Os ministérios do Meio Ambiente e da Agricultura estudam um decreto para regulamentar o plantio de milho transgênico no entorno das Unidades de Conservação (UCs) brasileiras, entre elas o Parque Nacional do Iguaçu. Atualmente, só está liberado nas unidades o plantio da soja e do algodão transgênicos. O cultivo foi permitido com base no decreto 5.950 de 31 de outubro de 2006. Para a soja, deve ser respeitada a distância de 500 metros do entorno das reservas. No caso do algodão, a faixa é de 800 metros.
O governo começou a analisar a possibilidade de liberar o plantio do milho transgênico nas zonas de amortizações após reivindicações dos agricultores. O Conselho Consultivo do Parque Nacional do Iguaçu órgão que reúne 32 instituições públicas e privadas debateu o assunto no ano passado. Após inúmeras reuniões, os conselheiros chegaram a um consenso e sugeriram que o plantio fosse autorizado a uma distância de 1,2 mil metros da UC hoje, o cultivo só está liberado a uma distância mínima de 10 quilômetros da reserva, a chamada zona de amortização. A proposta foi enviada ao Instituto Chico Mendes de Conservação da Biodiversidade (ICMBio), responsável pela administração do Parque Nacional, e hoje está sob análise dos ministérios. "O limite de 1,2 mil metros é uma sugestão do conselho", diz o chefe do parque, Jorge Pegoraro.

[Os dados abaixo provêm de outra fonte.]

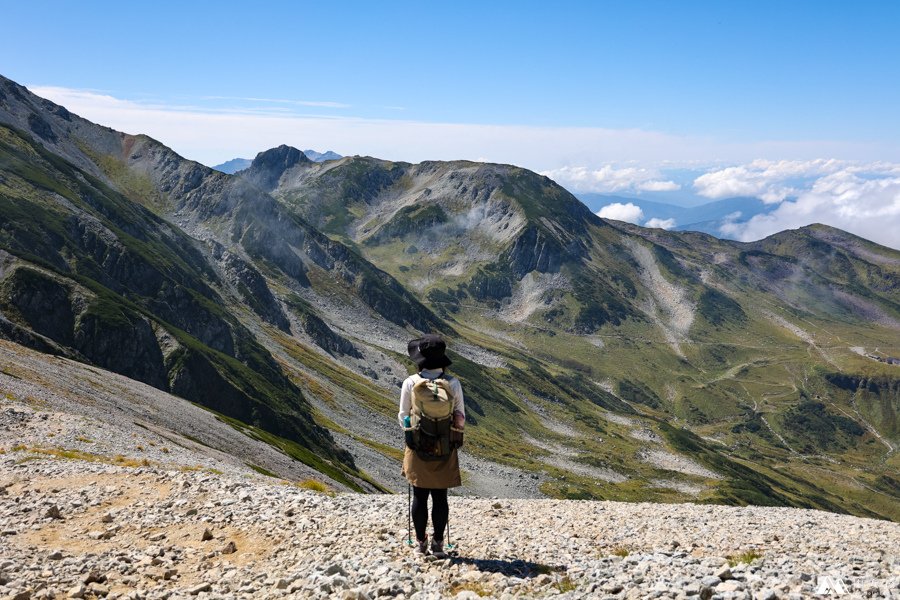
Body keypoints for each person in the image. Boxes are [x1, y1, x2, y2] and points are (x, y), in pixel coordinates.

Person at [398, 334, 465, 557]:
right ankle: (438, 543)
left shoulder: (410, 382)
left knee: (419, 496)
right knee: (440, 497)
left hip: (418, 445)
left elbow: (403, 415)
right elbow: (460, 416)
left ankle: (420, 543)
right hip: (445, 445)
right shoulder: (453, 383)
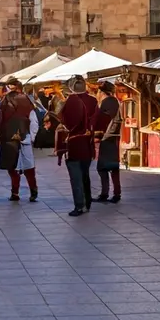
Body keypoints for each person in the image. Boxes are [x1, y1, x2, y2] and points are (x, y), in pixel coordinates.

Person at [57, 75, 97, 216]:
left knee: (76, 177)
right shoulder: (93, 101)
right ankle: (88, 202)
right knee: (85, 174)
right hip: (88, 143)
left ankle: (79, 205)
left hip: (74, 143)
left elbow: (68, 123)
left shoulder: (72, 102)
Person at [0, 79, 39, 202]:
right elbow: (34, 121)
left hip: (10, 138)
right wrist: (31, 136)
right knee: (27, 166)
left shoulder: (3, 102)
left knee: (14, 167)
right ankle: (31, 191)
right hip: (23, 136)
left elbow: (0, 120)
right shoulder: (27, 100)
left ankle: (16, 192)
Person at [93, 81, 123, 203]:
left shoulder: (108, 102)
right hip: (112, 137)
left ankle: (108, 193)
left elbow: (103, 120)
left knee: (104, 167)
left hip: (108, 137)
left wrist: (97, 136)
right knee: (111, 167)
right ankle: (114, 193)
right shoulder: (113, 101)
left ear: (101, 92)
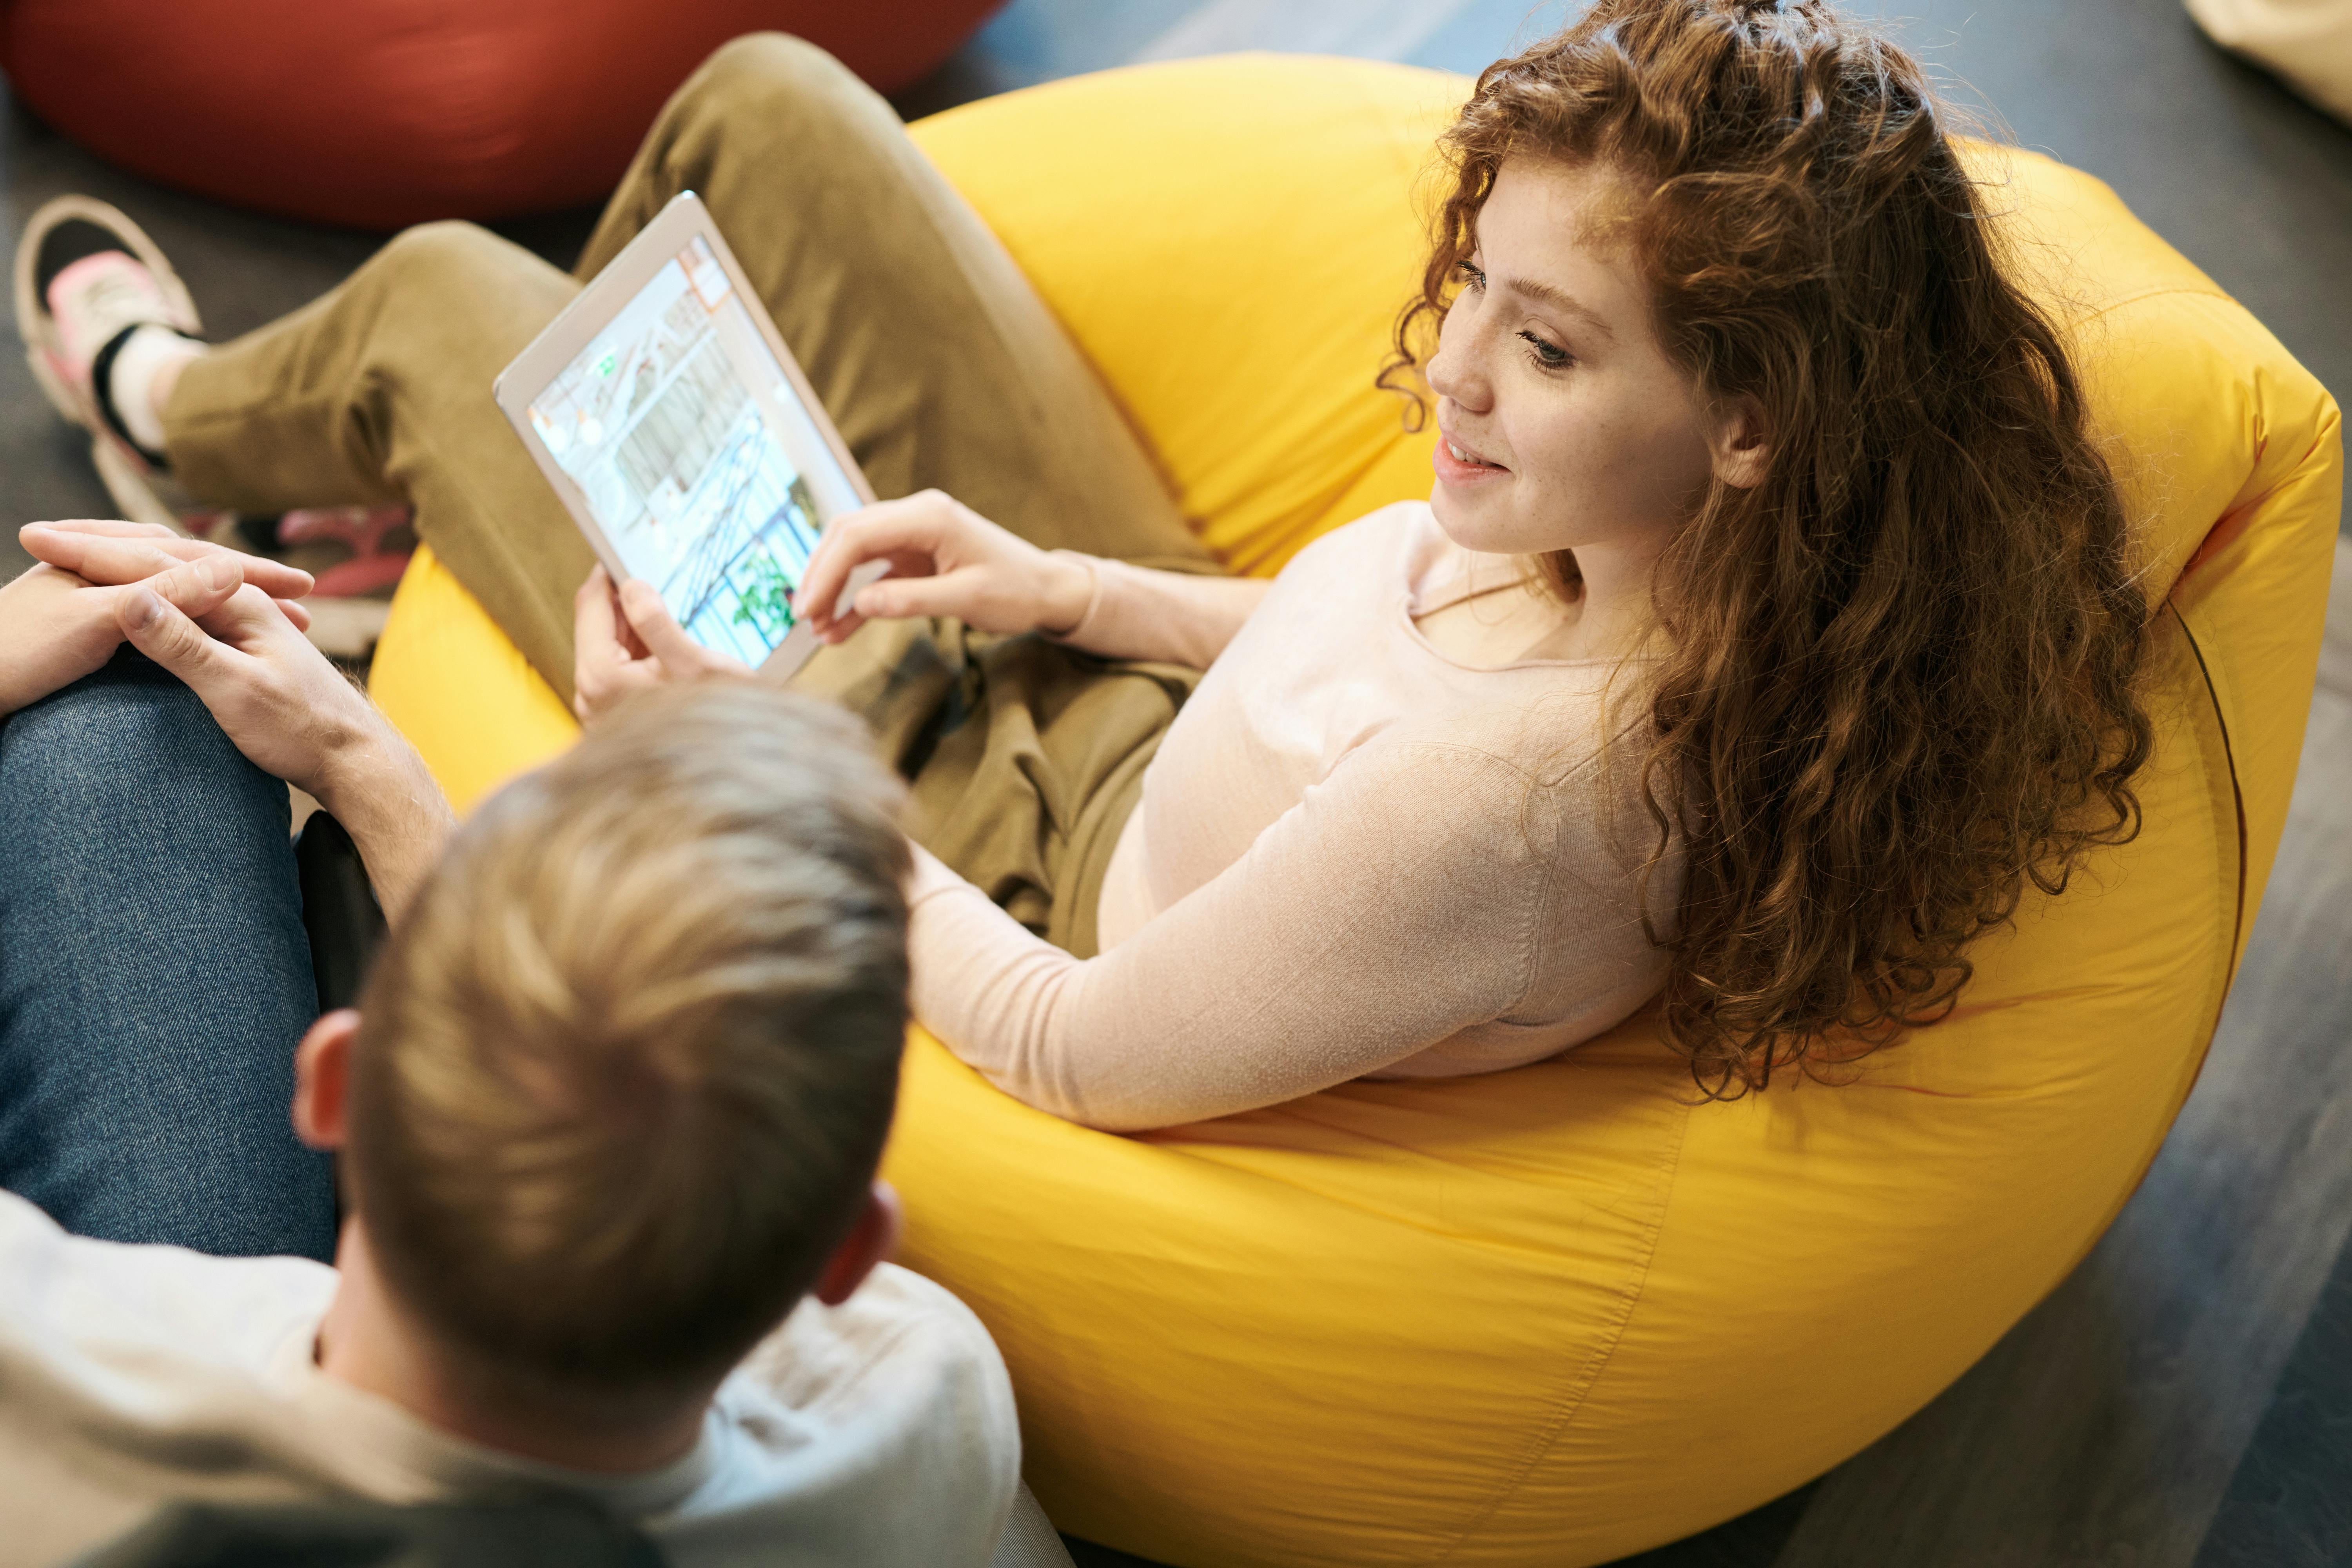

O presidente do Sindicato Rural de São Miguel do Iguaçu, José Carlos Colombari, afirma que os agricultores sentem-se prejudicados com a limitação, porque o milho convencional não apresenta resistência às pragas e as variedades não são tão produtivas. Se for levada em conta a zona de amortização que abrange os 14 municípios atingidos, o total proibido para plantio supera a área do parque. "É um absurdo. O parque tem uma área total de 185 mil hectares com uma área de amortização de 220 mil", diz.
O temor dos ambientalistas quanto aos transgênicos deve-se à capacidade de dispersão dos pólens do milho a uma distância de até 400 metros, quando levados pelo vento, com a possível contaminação de lavouras convencionais. Em relação ao Parque Nacional, há risco de populações de lagartas morrerem ao consumirem o grão, diz o engenheiro agrônomo da Empresa Paranaense de Assistência Técnica e Extensão Rural (Emater) Jorge Gheller. O agrônomo, entretanto, posiciona-se a favor do plantio dos transgênicos, porque eles não exigem a aplicação de grande quantidade de veneno para combater certas pragas.